Hereford sixth-form college is another outstanding performer. Does the hon. Gentleman agree that the Government could—it would be much appreciated by everybody if they could—consider how much VAT such schools can reclaim?
The hon. Gentleman is right. I was going to say that next. I have debated this matter in the House, as have many other hon. Members. One big problem is that the general education sector does not have to pay VAT, but the sixth-form sector does. If equal money is given at the beginning but one sector has to pay VAT and the others do not, that is a huge problem. A sixth-form college’s VAT load is typically £300,000. If the Minister could fix the problem with the Treasury, that would be solved. Cambridge Regional college pays £1 million in VAT. That is a huge difference and there should be a much easier way to solve the problem.
Does the hon. Gentleman agree that it adds insult to injury that because the Office for National Statistics classifies free schools and academies as public, they have a much more favourable VAT situation than sixth-form colleges, which have, because of an anomaly, been beset with this problem? That ought to be sorted out now.
I agree. It is perverse to say that a free school or academy is more public than a sixth-form college or a regional college; it simply does not make sense and must be changed.
Long Road sixth-form college has its own problems. It has one of the lowest levels of funding of any sixth-form college; it has £480 per pupil per year less than the average. If it got average funding it would have an extra £940,000 and there would not be such a problem. It does not get protection, because it was not one of the high-funded sixth-form colleges, and it gets hit by another £70,000 or so, and pupils will miss out as a result. It was also hit years ago, because the Learning and Skills Council told it to put together a bid for new buildings that it desperately needed, but the calculations were done wrong and there was no money available, and it is stuck with poor buildings. Yet despite that it is in the top 10% of value added in the entire sector.
All three institutions do well and they would be delighted if the Minister visited—it is not a long distance—to look at what they are doing and at the problems they face. They do a great job, but this is the straw that can break the camel’s back, because it is not something that they can do much about.
Long Road sixth-form college does not have a way of changing its curriculum offer to students who are already enrolled in level 2 courses at the moment; it will not have the opportunity to take on a new system. It would be completely wrong to say, at the end of somebody’s level 2 year, “Sorry, you can’t do the course you signed up for. You can only do a 12-unit applied qualification: two A-levels rather than three.” That simply cannot be done; that would not be reasonable.
On that point, will my hon. Friend give way?
No, I am afraid I will not. I have given way twice already.
The speed of the proposal is a problem. It is not helpful, either, because the non-qualification elements that the Government talk about are things that we should want to see and should not want to take away—employability skills, work experience, skill building and personal and social development. An investment now will save a huge amount of money over the lifetime of those pupils. Let us not cut the support there.

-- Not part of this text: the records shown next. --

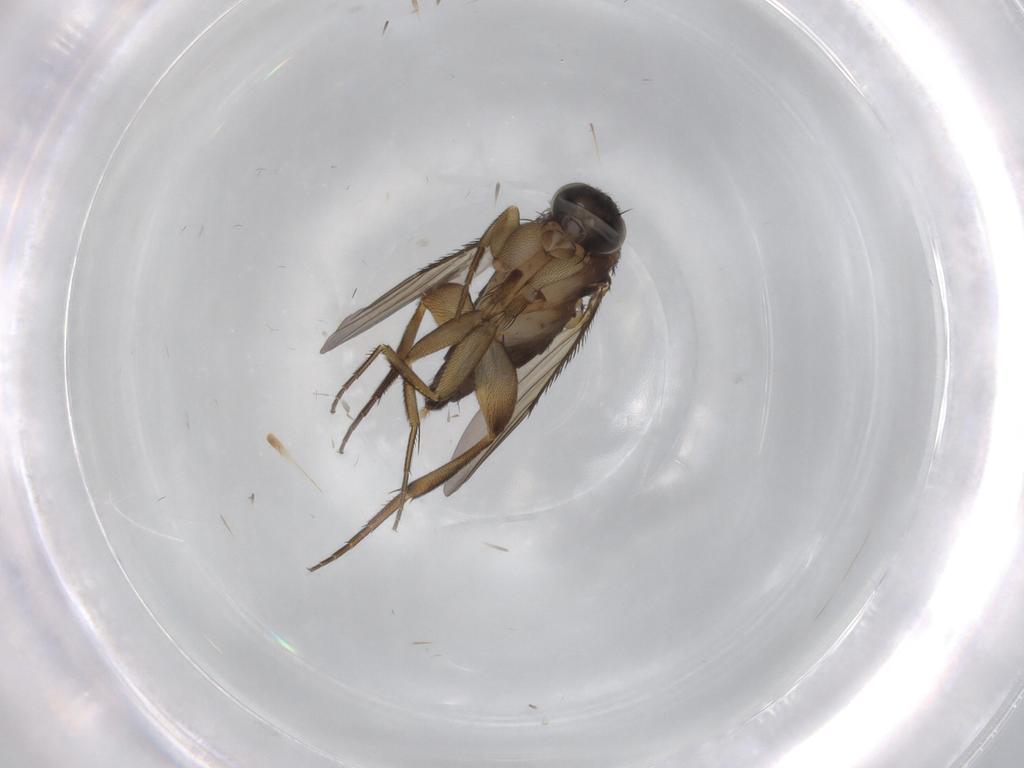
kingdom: Animalia
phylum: Arthropoda
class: Insecta
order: Diptera
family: Phoridae
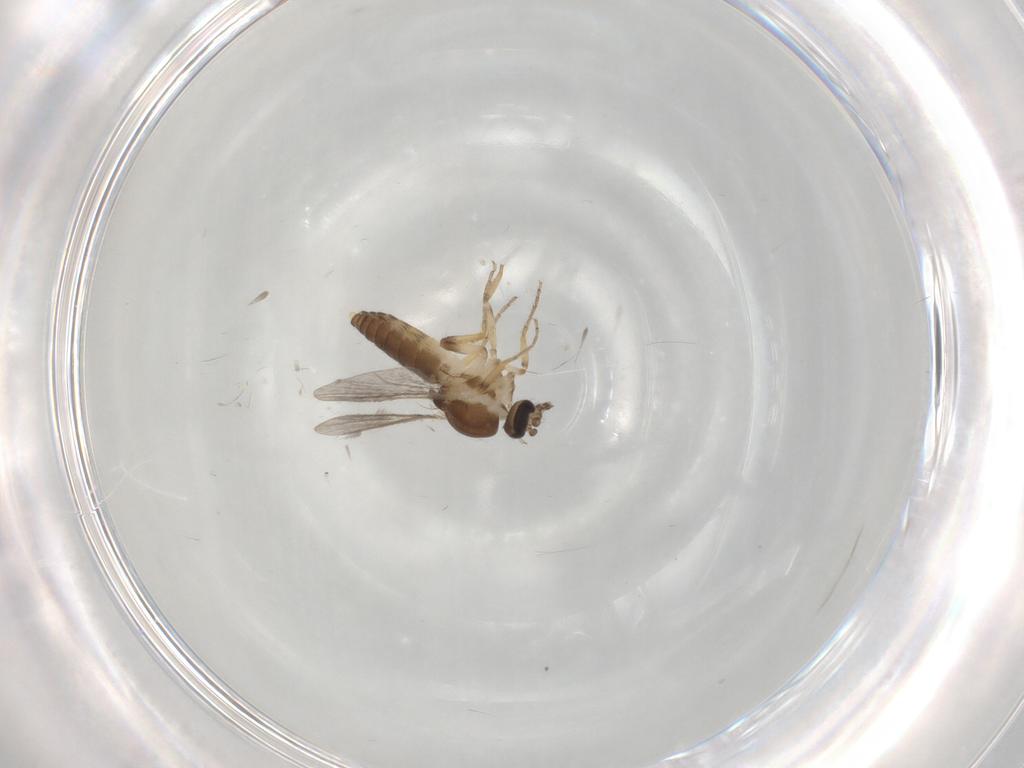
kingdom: Animalia
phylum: Arthropoda
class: Insecta
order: Diptera
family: Ceratopogonidae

These institutions do a phenomenal job. Cambridge Regional college has responded actively to the Government’s drive for apprentices; it has just had its 10,000th apprentice and 4,000 are studying now. That is a huge increase. Such institutions throughout the country do their best to deliver education and social mobility on a fairly limited budget. Let us not have these small but incredibly damaging cuts—and they should certainly not be announced so late. I urge the Minister to listen to what all hon. Members have said and to think again.